I can honestly say that I’m quite like those housefloofs. I hear the ‘frig open or a bag. Click; hello, what’s that noise? I seek out my other to see, “What are you eating? What do you have?” And like my housefloofs, I’ll sometimes try to surreptitiously seize a share and scurry away.

Sometimes, though, like the housefloofs, I’m disappointed by the result, and sulk away to resume my previous activity.

Munda’s Wandering Thoughts

One of the great things about the modern net is the ability to make friends. I have friendships with people I’ve never met. As I enjoy their social media posts and their blogs, I wonder what they’re really like.
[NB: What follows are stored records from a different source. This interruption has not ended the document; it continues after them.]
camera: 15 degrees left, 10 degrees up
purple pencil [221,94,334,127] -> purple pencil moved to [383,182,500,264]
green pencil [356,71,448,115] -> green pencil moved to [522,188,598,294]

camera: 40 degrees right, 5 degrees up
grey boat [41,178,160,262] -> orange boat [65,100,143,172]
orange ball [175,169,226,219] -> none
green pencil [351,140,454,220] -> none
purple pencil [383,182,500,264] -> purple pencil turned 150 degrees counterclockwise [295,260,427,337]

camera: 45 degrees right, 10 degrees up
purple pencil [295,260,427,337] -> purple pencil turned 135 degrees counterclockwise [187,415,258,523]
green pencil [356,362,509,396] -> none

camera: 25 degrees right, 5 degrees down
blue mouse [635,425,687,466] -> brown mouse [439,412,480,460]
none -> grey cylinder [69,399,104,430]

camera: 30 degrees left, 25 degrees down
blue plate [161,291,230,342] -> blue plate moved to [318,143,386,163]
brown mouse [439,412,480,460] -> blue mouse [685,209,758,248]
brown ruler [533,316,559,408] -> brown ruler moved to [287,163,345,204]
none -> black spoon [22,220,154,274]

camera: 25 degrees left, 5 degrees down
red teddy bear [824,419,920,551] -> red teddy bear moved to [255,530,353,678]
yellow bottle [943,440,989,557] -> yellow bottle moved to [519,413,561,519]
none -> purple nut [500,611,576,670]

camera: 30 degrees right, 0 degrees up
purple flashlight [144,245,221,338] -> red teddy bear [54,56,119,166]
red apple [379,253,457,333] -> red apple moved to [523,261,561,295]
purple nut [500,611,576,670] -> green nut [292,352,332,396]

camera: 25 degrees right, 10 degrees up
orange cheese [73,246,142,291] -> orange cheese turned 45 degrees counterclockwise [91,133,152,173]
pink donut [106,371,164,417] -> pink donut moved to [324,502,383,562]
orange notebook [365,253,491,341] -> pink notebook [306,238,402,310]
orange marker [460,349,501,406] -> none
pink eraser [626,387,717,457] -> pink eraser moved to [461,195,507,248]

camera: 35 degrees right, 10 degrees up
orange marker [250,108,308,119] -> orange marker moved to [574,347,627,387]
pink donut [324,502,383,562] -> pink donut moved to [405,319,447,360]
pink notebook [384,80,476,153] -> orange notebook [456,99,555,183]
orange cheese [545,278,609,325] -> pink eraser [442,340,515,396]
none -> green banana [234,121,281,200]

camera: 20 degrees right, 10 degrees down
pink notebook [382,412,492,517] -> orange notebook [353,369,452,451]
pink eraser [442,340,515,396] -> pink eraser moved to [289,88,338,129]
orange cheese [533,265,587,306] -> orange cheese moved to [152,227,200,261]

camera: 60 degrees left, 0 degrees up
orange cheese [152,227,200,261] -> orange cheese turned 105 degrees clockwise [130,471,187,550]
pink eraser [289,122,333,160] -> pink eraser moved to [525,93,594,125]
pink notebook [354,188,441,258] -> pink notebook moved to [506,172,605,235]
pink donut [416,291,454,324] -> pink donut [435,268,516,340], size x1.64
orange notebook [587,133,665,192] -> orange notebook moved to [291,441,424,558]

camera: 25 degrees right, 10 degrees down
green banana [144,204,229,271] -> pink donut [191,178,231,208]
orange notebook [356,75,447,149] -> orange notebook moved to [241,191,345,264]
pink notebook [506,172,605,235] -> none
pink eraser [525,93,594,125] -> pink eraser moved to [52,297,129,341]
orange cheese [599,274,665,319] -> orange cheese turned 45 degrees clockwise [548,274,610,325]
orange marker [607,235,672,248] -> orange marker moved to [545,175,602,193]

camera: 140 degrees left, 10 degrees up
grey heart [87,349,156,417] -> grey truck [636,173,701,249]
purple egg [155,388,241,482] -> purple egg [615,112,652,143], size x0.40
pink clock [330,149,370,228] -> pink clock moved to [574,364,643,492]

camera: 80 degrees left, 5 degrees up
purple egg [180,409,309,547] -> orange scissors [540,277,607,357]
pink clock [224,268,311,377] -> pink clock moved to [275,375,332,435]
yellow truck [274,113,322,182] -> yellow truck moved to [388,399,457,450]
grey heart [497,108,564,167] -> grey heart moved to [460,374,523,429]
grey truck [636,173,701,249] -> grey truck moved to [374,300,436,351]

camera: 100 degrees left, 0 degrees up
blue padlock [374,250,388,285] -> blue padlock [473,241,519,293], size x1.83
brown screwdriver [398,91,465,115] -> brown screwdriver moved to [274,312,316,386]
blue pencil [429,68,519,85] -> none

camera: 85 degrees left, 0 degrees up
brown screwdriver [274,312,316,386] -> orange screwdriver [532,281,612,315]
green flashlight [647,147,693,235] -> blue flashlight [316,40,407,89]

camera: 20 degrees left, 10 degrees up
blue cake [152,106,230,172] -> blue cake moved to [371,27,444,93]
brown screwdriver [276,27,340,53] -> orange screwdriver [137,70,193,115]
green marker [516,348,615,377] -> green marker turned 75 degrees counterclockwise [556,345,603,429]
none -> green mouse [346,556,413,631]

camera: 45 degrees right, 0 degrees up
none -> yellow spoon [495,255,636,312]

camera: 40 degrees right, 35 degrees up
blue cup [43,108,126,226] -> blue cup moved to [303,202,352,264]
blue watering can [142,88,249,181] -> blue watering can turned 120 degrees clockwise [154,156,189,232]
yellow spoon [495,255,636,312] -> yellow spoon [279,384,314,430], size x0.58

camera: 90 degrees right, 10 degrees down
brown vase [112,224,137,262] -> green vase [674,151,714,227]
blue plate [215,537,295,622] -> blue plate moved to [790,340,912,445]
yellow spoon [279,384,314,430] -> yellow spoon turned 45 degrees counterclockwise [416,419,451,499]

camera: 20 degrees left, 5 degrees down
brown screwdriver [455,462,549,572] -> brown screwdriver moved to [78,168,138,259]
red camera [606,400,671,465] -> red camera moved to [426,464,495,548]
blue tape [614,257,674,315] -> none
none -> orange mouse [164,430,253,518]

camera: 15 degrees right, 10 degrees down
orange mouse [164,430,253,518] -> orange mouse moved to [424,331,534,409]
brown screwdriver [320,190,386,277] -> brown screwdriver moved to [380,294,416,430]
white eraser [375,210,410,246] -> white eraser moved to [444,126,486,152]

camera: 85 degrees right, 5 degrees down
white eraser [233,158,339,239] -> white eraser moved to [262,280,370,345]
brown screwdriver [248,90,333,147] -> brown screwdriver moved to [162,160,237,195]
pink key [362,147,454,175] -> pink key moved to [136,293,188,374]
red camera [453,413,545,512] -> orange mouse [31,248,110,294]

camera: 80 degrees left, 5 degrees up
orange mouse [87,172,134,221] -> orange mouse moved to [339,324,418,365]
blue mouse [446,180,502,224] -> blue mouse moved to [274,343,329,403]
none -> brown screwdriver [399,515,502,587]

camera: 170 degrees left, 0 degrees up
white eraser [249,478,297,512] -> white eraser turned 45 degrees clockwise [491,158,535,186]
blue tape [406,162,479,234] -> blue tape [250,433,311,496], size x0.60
I’d like to be able to sit at a table with them and get to know them.

Conversely, I worry about them. Some are in Australia dealing with a cyclone. Are they okay? Some are in Ukraine, and I worry for their safety, sanity, and nation. Some of these friends are at risk for mental health or physical health. I worry about them if they’re absent from the net for a few days.

So, nice having friends around the world. I hope they’re all okay.

Well, I’ll Be Damned

Daily writing prompt
Write a letter to your 100-year-old self.

I read aloud.

“Hello, old man! If you’re reading this letter, then you made it: you’re 100 years old! Congratulations to you.

“Or, congratulations to me, I should say. I set you up for your success, right? Come on, give me credit. I’m the one who signed the contracts, took the money, made the payments.

“Yes, there are some downsides. You should be 100 years old but you’re probably not living on Earth. Part of the agreement, right? I have no idea which planet you ended up settling, either. That’s one reason why you’re getting a preserved paper letter. If you’re reading this, you remember all of this. It’ll be as real to you as it is to me. And you know all the details. Hell, biologically, you’re younger than me now, because they gave you a new body, assuming they lived up to their end of the agreement. You should now be 25 biologically, which, yes, you know. Yes, you’ll be another color; you won’t be white. Small price, right? They weren’t sure whether you would be blue or green. Said both of those were possible with our genes. Wish you could write me back and tell me.

“Hard to write this. I know things but you know them, too. But I write to think, to make sense of it all. I never expected the things to happen which did. The war. Getting frozen. Sent to storage in space, then returned to Earth. I mean, as you know, I know these things, but it’s all abstract to me. Happened to me but I wasn’t conscious of it. Not this version of — well, yeah, you know.”

I stopped reading then. I knew what the letter said. I just wrote it yesterday. Realizations were creeping up. I’m a slow thinker but I usually get there.

So I took in the shimmering individual standing before me. Gorgeous guy. Blue. Azure. Well built. So tall, his thick, glossy black hair brushed the room’s ceiling.

“You’re me,” I said. “But you don’t look anything like me.”

He snorted. “Yes, I know. I’ve seen myself and I see you now, along with the old photos of you. They gave me options to change my appearance and I took them.”

“I see.” I smiled.

“I mean, wouldn’t you?”

“I probably would. Well, I did, because you’re me and…anyway. So, you made it. I made it. We made it.”

“Oh, yes. It’s quite a future, so improved over this. And you wanted to know what color we’d be, so….” He shrugged.

“You came back to show me.”

He grinned. “Bingo. Well, mostly. I also came back to thank you.”

Stepping forward, he offered me his huge hand. “I don’t want to get mushy, but thank you. Thank you for having the fortitude to persevere. Thank you for the decisions you made and supporting the science. Thank you for trusting it.”

Setting the letter I’d written to my hundred-yead-old self onto the desk, I stood and shook his hand. “You’re welcome.”